Madison Park is an unincorporated community and census-designated place (CDP) located within Old Bridge Township, in Middlesex County, New Jersey, United States. As of the 2010 United States Census, the CDP's population was 7,144. The name "Madison Park" reflects Old Bridge's original name of "Madison Township" which it had when it was formed on March 2, 1869 from portions of South Amboy Township, until November 5, 1975, when voters approved a referendum changing the township's name to Old Bridge Township.

Madison Park is the name of a residential development constructed in 1955-1956 by Herbert J. Kendall. It is located west of U.S. Route 9 bounded by Bordentown Avenue, Cheesequake Road, and Ernston Road. Portions of Madison Park are served by ZIP Code 08859 for Parlin, New Jersey. Madison Park has a fire department (District 4 Old Bridge Township), a volunteer first aid squad, and a school all located within the development. All of the streets in the development are named after prominent universities, with Princeton Road as an oval interior road connecting to the entire development.

Geography
According to the United States Census Bureau, the CDP had a total area of 1.687 square miles (4.368 km2), including 1.659 square miles (4.296 km2) of land and 0.028 square miles (0.071 km2) of water (1.64%).

Demographics

Census 2010

Census 2000
As of the 2000 United States Census there were 6,929 people, 730 households, and 730 families living in the CDP. The population density was 1,631.3/km2 (4,216.1/mi2).
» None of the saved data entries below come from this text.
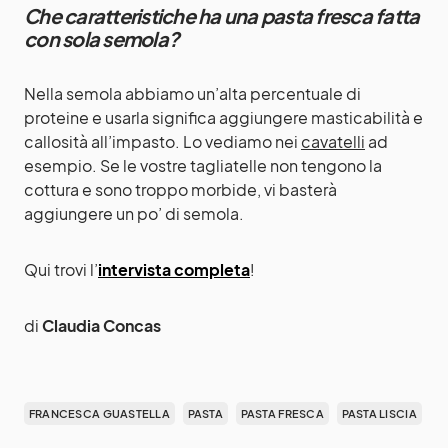
Che caratteristiche ha una pasta fresca fatta
con sola semola?
Nella semola abbiamo un’alta percentuale di
proteine e usarla significa aggiungere masticabilità e
callosità all’impasto. Lo vediamo nei
cavatelli
ad
esempio. Se le vostre tagliatelle non tengono la
cottura e sono troppo morbide, vi basterà
aggiungere un po’ di semola.
Qui trovi l’
intervista completa
!
di
Claudia Concas
FRANCESCA GUASTELLA
PASTA
PASTA FRESCA
PASTA LISCIA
There were 730 housing units at an average density of 596.3/km2 (1,541.3/mi2). The racial makeup of the CDP was 56.36% White, 13.75% African American, 0.10% Native American, 19.97% Asian, 0.12% Pacific Islander, 4.17% from other races, and 5.53% from two or more races. Hispanic or Latino of any race were 13.05% of the population.

There were 730 households, out of which 39.1% had children under the age of 18 living with them, 53.7% were married couples living together, 12.5% had a female householder with no husband present, and 28.2% were non-families. 23.2% of all households were made up of individuals, and 5.3% had someone living alone who was 65 years of age or older. The average household size was 2.81 and the average family size was 3.37.

In the CDP the population was spread out, with 27.2% under the age of 18, 8.3% from 18 to 24, 35.9% from 25 to 44, 20.3% from 45 to 64, and 8.3% who were 65 years of age or older. The median age was 34 years. For every 100 females, there were 95.7 males. For every 100 females age 18 and over, there were 91.7 males.

The median income for a household in the CDP was $52,263, and the median income for a family was $56,025. Males had a median income of $40,766 versus $31,890 for females. The per capita income for the CDP was $21,622. About 6.0% of families and 8.0% of the population were below the poverty line, including 10.5% of those under age 18 and 7.9% of those age 65 or over.